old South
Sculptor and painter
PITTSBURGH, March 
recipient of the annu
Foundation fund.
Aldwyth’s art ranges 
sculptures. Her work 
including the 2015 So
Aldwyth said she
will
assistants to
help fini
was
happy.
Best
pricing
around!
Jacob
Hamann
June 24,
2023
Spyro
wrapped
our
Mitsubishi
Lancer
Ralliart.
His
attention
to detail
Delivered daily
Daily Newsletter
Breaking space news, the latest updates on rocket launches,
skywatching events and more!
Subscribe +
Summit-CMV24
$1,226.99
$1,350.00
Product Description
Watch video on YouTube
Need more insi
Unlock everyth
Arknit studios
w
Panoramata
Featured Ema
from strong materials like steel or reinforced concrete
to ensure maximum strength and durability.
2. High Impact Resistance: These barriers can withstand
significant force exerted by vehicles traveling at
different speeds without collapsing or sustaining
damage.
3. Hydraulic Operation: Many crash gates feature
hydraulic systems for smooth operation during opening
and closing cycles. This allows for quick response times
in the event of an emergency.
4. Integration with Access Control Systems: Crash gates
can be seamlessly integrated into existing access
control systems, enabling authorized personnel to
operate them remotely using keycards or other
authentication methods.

* * *

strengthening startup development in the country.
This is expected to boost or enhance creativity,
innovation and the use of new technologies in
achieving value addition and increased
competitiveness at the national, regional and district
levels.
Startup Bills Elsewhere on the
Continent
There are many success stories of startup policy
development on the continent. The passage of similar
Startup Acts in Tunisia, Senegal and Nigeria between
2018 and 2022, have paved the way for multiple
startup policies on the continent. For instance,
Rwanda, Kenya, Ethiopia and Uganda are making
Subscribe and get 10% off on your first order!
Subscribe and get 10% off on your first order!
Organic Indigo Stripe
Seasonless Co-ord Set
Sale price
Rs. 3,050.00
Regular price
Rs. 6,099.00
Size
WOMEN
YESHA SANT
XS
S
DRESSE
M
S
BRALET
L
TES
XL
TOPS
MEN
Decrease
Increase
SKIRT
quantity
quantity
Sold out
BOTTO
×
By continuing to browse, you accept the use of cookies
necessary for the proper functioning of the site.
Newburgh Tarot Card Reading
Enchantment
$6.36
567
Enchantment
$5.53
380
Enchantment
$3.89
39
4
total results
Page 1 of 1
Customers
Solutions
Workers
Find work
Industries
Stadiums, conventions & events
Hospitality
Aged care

==

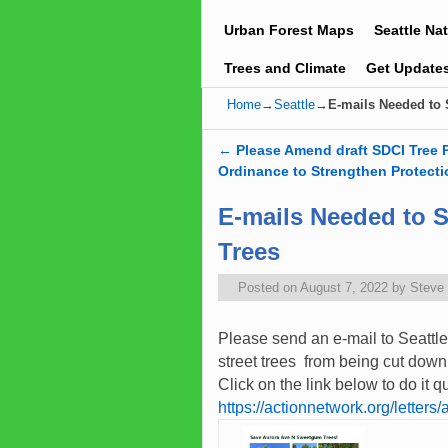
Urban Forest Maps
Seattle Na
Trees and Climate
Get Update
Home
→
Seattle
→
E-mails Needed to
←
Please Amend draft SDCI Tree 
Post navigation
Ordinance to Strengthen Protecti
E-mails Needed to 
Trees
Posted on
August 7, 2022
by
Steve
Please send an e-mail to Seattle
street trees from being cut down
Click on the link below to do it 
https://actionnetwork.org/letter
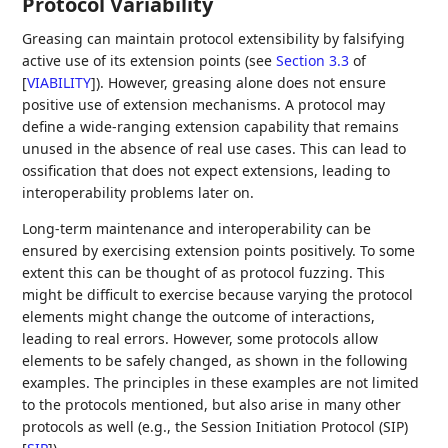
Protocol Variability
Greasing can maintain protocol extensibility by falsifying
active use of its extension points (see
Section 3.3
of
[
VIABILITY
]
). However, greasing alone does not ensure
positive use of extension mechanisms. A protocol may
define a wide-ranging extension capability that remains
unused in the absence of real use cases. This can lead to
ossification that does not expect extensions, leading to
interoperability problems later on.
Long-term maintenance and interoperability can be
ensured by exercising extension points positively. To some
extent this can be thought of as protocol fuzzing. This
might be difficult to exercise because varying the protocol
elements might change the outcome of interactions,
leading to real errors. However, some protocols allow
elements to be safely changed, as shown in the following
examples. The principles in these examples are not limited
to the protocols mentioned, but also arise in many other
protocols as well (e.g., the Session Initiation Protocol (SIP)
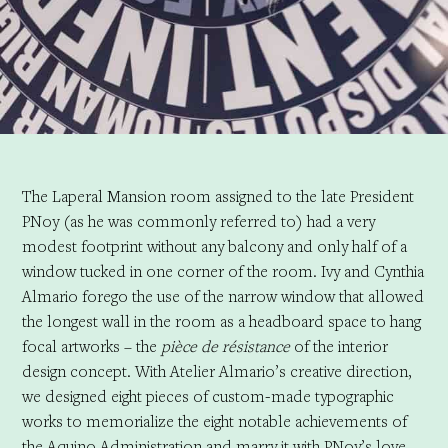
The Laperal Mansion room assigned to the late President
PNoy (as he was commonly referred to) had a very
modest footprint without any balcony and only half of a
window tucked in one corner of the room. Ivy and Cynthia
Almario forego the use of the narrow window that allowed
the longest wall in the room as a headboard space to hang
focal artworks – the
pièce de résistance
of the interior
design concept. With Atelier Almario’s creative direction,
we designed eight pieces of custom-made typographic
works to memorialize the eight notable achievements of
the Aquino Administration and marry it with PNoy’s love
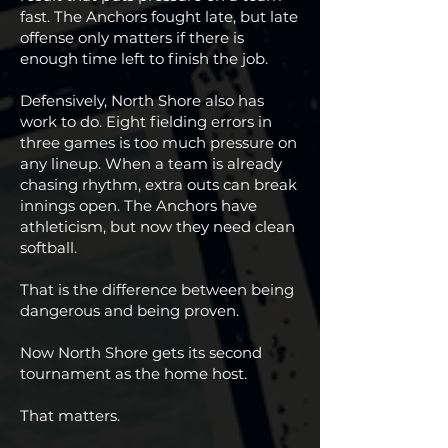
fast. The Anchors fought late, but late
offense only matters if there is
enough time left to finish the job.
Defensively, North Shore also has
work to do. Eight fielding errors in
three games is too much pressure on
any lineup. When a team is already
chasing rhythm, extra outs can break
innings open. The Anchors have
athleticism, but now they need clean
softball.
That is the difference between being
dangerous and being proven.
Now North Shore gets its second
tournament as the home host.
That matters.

**SOBRE ESTA TAREA:** Reproduce el fragmento de las entradas anteriores que empieza en la línea que contiene "fast. The Anchors fought late, but late" y termina en la que contiene "That matters.". Sustituye "North Shore" por "South Shore" y no cambies nada más.

**RESPUESTA AL EJERCICIO:**
fast. The Anchors fought late, but late
offense only matters if there is
enough time left to finish the job.
Defensively, South Shore also has
work to do. Eight fielding errors in
three games is too much pressure on
any lineup. When a team is already
chasing rhythm, extra outs can break
innings open. The Anchors have
athleticism, but now they need clean
softball.
That is the difference between being
dangerous and being proven.
Now South Shore gets its second
tournament as the home host.
That matters.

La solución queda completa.